Exercise prompt:
Can you copy out, word for word, the whole passage below on the costs of HS2?

Extract provided:
## begin

What worries me is that I do not believe the costs will stop there. First, there is the unknown quantity of Euston and the implications, which could run into millions, nay billions, of pounds if the right hon. Member for Holborn and St Pancras is to be believed—and he is to be believed.
There are unforeseen costs after that. For example, I am not convinced that the countries that make up the United Kingdom will not press for Barnett consequentials on that spend, not least because, as I know, there was a dispute with Wales on whether Barnett consequentials would be applied on the transport elements of the Olympics and the Olympics project. It was decided that the transport spend elements would be Barnettised, and therefore extra funds had to be found to pass to Wales and Scotland and so on. The first phase of HS2 is Birmingham to London. There is a powerful argument to make, and there is no reason to think that more funds will not have to be found to deliver those Barnett consequentials to the other countries that make up the United Kingdom.

## end

Entries shown:
## begin

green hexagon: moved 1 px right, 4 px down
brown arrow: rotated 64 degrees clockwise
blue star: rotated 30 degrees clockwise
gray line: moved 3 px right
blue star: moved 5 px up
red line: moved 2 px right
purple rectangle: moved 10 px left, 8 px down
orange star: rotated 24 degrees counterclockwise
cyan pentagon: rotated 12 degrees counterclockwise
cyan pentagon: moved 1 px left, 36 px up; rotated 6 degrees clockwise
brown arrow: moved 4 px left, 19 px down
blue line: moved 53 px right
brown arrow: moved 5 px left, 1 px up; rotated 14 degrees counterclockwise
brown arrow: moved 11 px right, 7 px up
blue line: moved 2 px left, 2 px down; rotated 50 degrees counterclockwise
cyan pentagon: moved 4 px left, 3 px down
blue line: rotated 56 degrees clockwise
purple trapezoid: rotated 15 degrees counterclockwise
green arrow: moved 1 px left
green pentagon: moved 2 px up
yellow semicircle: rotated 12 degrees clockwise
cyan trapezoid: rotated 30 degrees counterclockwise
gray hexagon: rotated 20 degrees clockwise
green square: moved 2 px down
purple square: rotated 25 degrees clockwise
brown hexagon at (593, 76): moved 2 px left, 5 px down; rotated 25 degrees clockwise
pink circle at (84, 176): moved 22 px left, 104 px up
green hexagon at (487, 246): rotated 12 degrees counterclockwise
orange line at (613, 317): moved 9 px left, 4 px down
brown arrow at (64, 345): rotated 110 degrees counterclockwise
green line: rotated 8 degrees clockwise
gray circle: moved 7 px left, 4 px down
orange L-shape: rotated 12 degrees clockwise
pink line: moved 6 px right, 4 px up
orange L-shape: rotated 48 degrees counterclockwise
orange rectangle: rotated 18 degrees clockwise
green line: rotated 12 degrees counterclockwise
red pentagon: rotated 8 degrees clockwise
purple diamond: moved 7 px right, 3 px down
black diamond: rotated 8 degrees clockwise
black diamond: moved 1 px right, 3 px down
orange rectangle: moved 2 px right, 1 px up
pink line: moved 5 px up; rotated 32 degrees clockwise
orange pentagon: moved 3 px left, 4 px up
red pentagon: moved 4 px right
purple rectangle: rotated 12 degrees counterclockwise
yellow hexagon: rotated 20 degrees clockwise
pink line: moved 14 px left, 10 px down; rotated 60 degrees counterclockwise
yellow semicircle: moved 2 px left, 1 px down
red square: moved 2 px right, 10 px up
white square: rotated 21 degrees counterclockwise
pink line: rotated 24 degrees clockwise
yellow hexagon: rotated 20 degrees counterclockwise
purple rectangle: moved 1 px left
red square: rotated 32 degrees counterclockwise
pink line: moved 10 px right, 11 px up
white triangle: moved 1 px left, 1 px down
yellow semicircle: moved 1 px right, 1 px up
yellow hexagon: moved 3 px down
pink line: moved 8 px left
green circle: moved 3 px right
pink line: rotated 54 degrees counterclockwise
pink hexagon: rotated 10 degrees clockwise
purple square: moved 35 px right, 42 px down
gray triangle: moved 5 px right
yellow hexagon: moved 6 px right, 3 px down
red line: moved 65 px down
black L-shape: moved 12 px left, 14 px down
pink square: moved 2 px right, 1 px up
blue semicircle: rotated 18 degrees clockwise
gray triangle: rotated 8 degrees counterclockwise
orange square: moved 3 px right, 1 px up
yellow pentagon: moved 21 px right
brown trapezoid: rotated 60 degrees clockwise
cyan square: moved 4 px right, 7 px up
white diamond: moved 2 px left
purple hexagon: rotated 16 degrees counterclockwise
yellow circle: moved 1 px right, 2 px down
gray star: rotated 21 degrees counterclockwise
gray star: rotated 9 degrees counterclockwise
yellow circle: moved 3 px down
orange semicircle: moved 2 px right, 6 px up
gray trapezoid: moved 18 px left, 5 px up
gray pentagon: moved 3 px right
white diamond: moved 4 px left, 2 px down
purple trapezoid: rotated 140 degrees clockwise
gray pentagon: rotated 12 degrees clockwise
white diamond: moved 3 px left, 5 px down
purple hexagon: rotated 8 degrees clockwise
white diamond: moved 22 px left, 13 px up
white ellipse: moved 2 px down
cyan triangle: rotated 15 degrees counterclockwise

## end

Task answer:
What worries me is that I do not believe the costs will stop there. First, there is the unknown quantity of Euston and the implications, which could run into millions, nay billions, of pounds if the right hon. Member for Holborn and St Pancras is to be believed—and he is to be believed.
There are unforeseen costs after that. For example, I am not convinced that the countries that make up the United Kingdom will not press for Barnett consequentials on that spend, not least because, as I know, there was a dispute with Wales on whether Barnett consequentials would be applied on the transport elements of the Olympics and the Olympics project. It was decided that the transport spend elements would be Barnettised, and therefore extra funds had to be found to pass to Wales and Scotland and so on. The first phase of HS2 is Birmingham to London. There is a powerful argument to make, and there is no reason to think that more funds will not have to be found to deliver those Barnett consequentials to the other countries that make up the United Kingdom.